Russell Goldencloud Weiner (born February 15, 1970) is an American billionaire businessman and political fundraiser who is the founder of Rockstar Energy. As of January 2025, his net worth is estimated at US$5.4 billion.

==Early life and education==
Weiner is the son of Michael Weiner, better known as conservative radio talk show host Michael Savage, and Janet Weiner. He is Jewish.

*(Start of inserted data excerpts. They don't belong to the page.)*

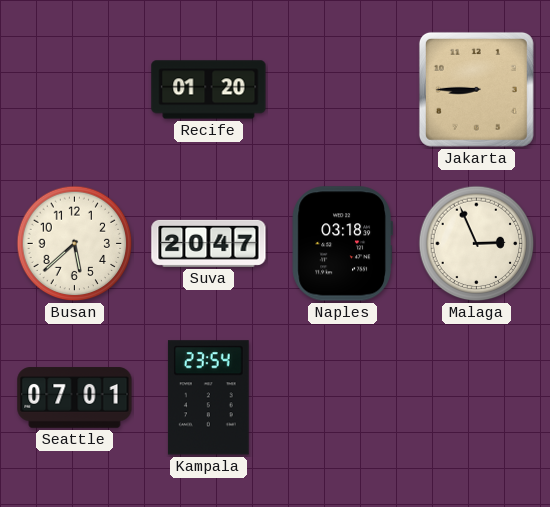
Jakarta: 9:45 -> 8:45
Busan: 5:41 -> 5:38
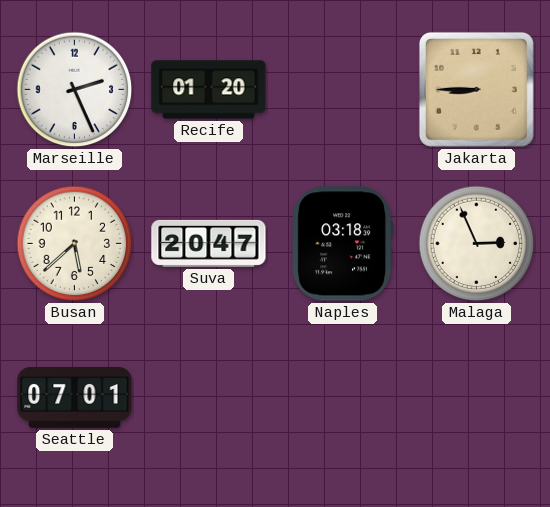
Marseille: none -> 2:26
Kampala: 23:54 -> none
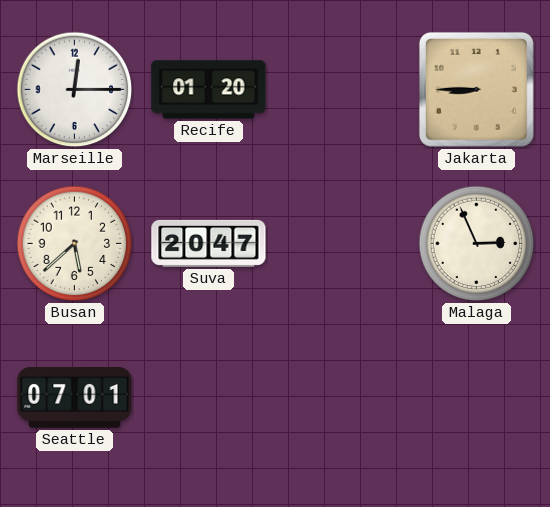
Marseille: 2:26 -> 12:15
Naples: 03:18 -> none
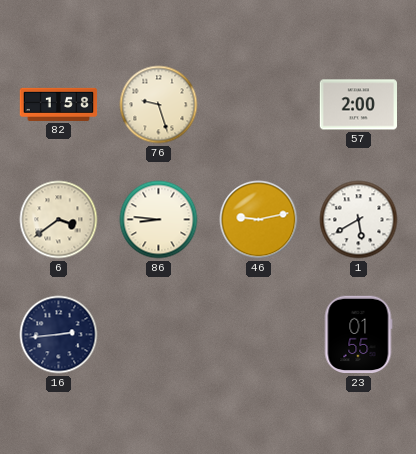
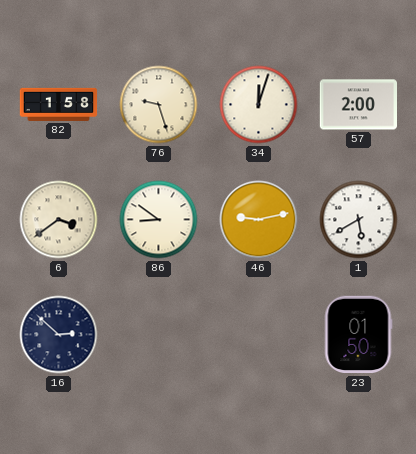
34: none -> 12:03
86: 8:46 -> 8:51
16: 2:44 -> 2:52
23: 01:55 -> 01:50
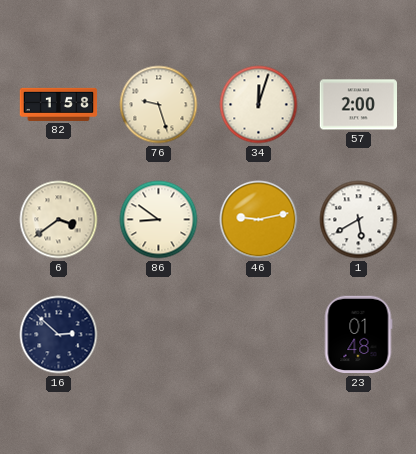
23: 01:50 -> 01:48
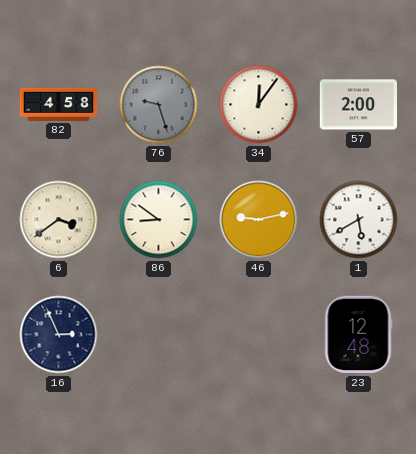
82: 1:58 -> 4:58
76 dial: cream -> grey
34: 12:03 -> 12:06
16: 2:52 -> 2:56
23: 01:48 -> 12:48
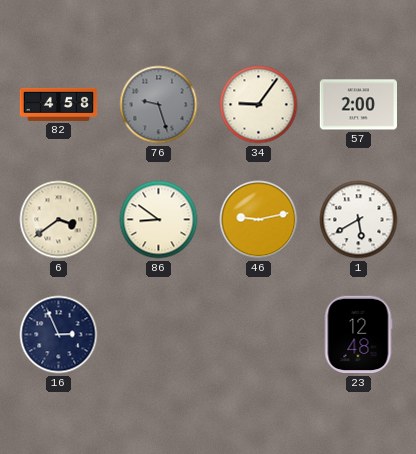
34: 12:06 -> 9:06
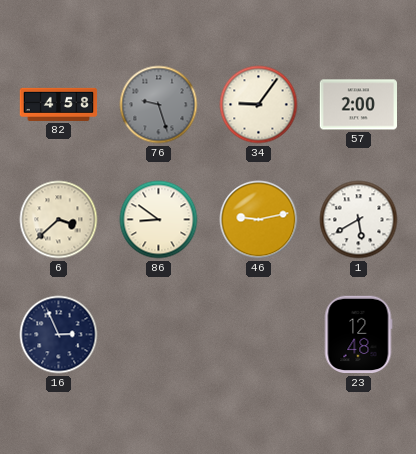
6: 3:39 -> 3:38
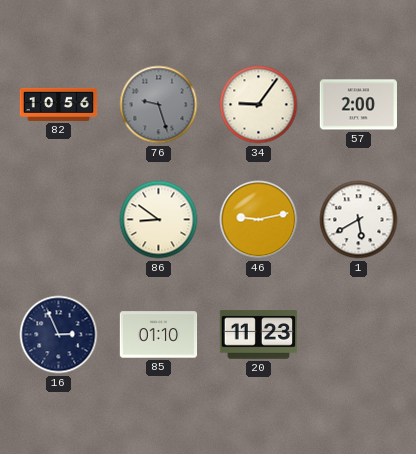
82: 4:58 -> 10:56
6: 3:38 -> none
85: none -> 01:10
20: none -> 11:23
23: 12:48 -> none
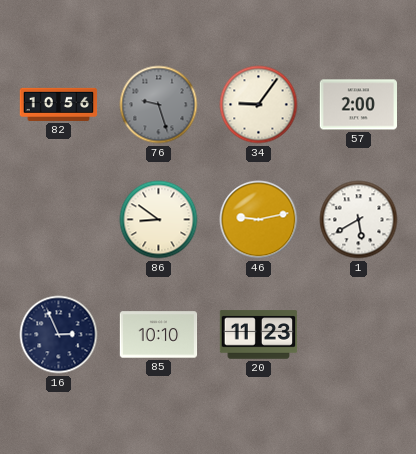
85: 01:10 -> 10:10
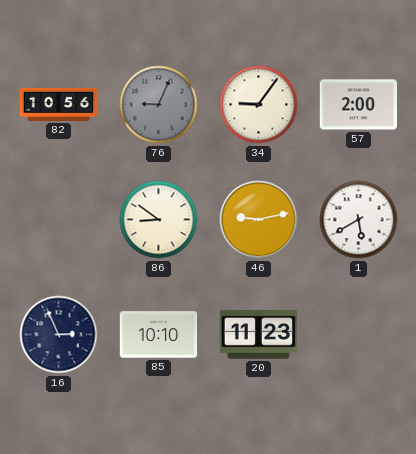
76: 9:27 -> 9:04
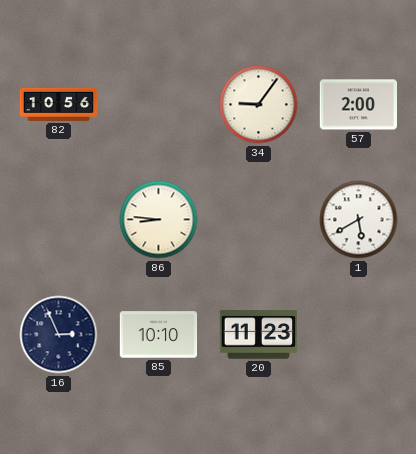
76: 9:04 -> none
86: 8:51 -> 8:46
46: 9:13 -> none
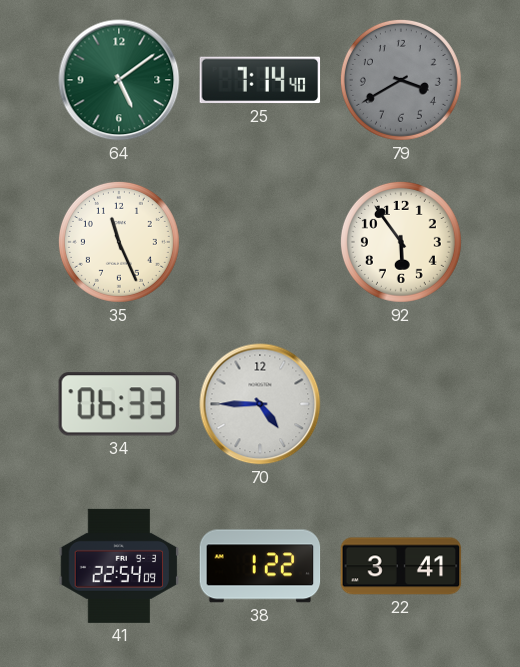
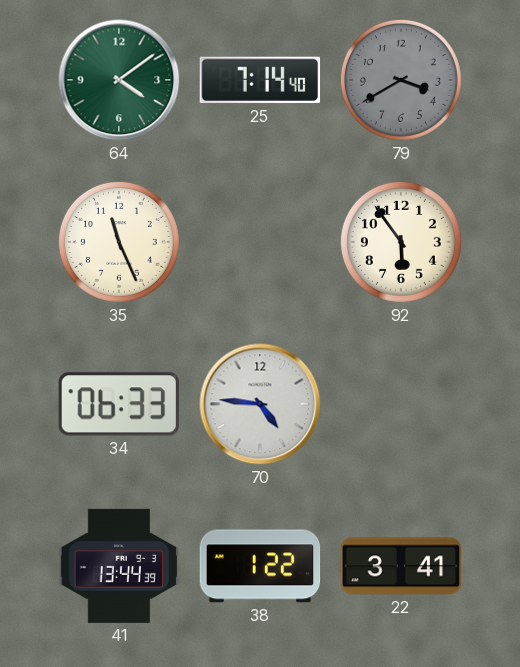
64: 5:09 -> 4:09
70: 4:45 -> 4:46
41: 22:54 -> 13:44
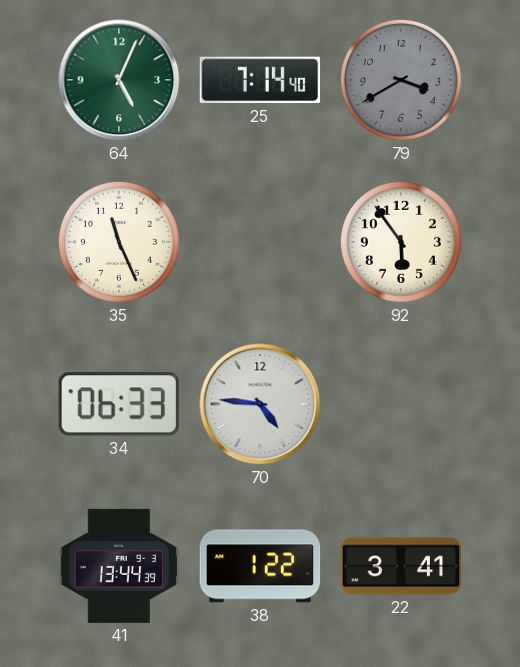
64: 4:09 -> 5:04
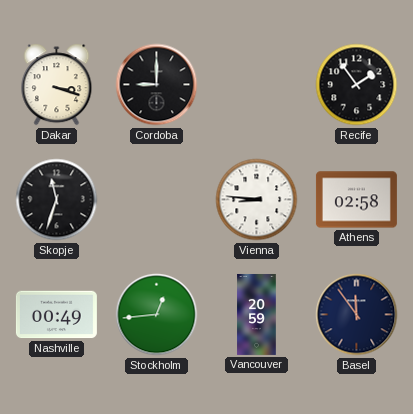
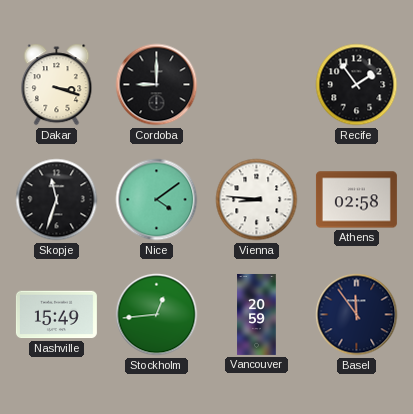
Nice: none -> 4:09
Nashville: 00:49 -> 15:49
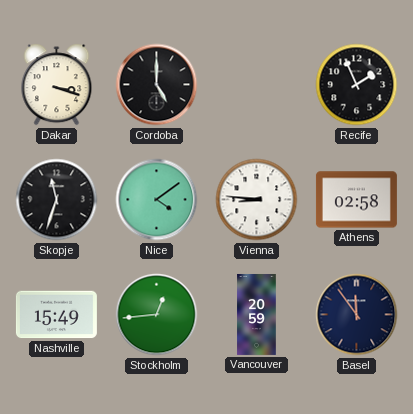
Cordoba: 9:00 -> 5:00
Recife: 1:54 -> 1:56
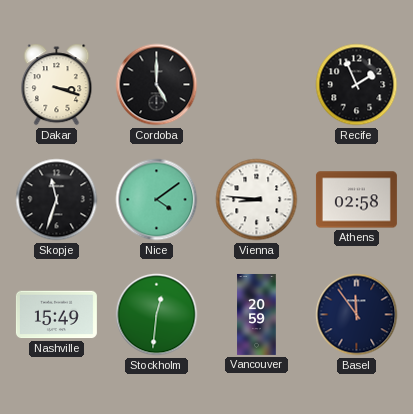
Stockholm: 12:44 -> 12:31
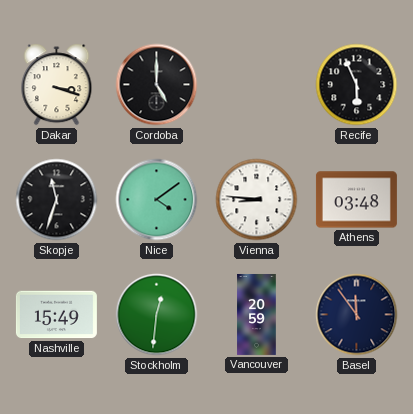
Recife: 1:56 -> 5:56
Athens: 02:58 -> 03:48
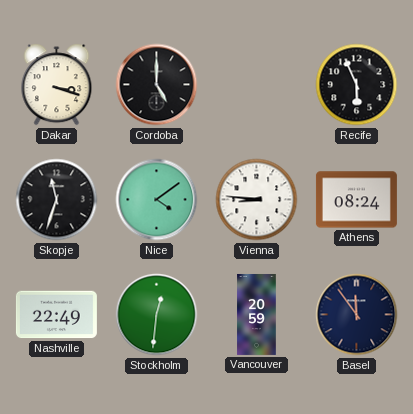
Athens: 03:48 -> 08:24
Nashville: 15:49 -> 22:49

Weiner graduated from Redwood High School in Larkspur, California and graduated from San Diego State University with a bachelor's degree in political science. He organized events for the Paul Revere Society and worked as a travel consultant.

==Career==
Weiner founded Rockstar Energy in 2001, and sold it to PepsiCo in 2020 for more than $4 billion. Weiner is also the founder and CEO of his own company, which is now based in Purchase, New York.

In 2016, he was 494th on the Forbes list of the 500 richest Americans with an estimated worth of $3.4 billion dollars. In 2025 Forbes estimated his wealth at $5.2 billion.

==Politics==
He co-founded the Paul Revere Society with his father. In 1998, he ran as a Republican for the 6th district seat in the California State Assembly, receiving an endorsement from the president of the NAACP branch in Oakland, California. In June 1998, Weiner won the Republican primary election by five votes. His campaign positions included advocacy for Proposition 227, the ballot initiative eliminating bilingual education in public schools, and protection of old-growth forests. He lost to incumbent Democrat Kerry Mazzoni receiving 13.3% of the vote. After the election, some election posters depicting him were vandalized in an antisemitic manner.

In 2009, Weiner donated $25,000 to the California gubernatorial campaign of Gavin Newsom, who was the Democratic mayor of San Francisco. Newsom returned the donation and Weiner gave it to charity.

==Personal life==
In 2006, Weiner bought the West Hollywood home of basketball player Carlos Boozer for $10 million. In 2008, he listed another home there for about $3 million (originally it was nearly $15 million based on replacement costs) and sold it for $8 million in 2009.

Weiner lives in Miami Beach, Florida.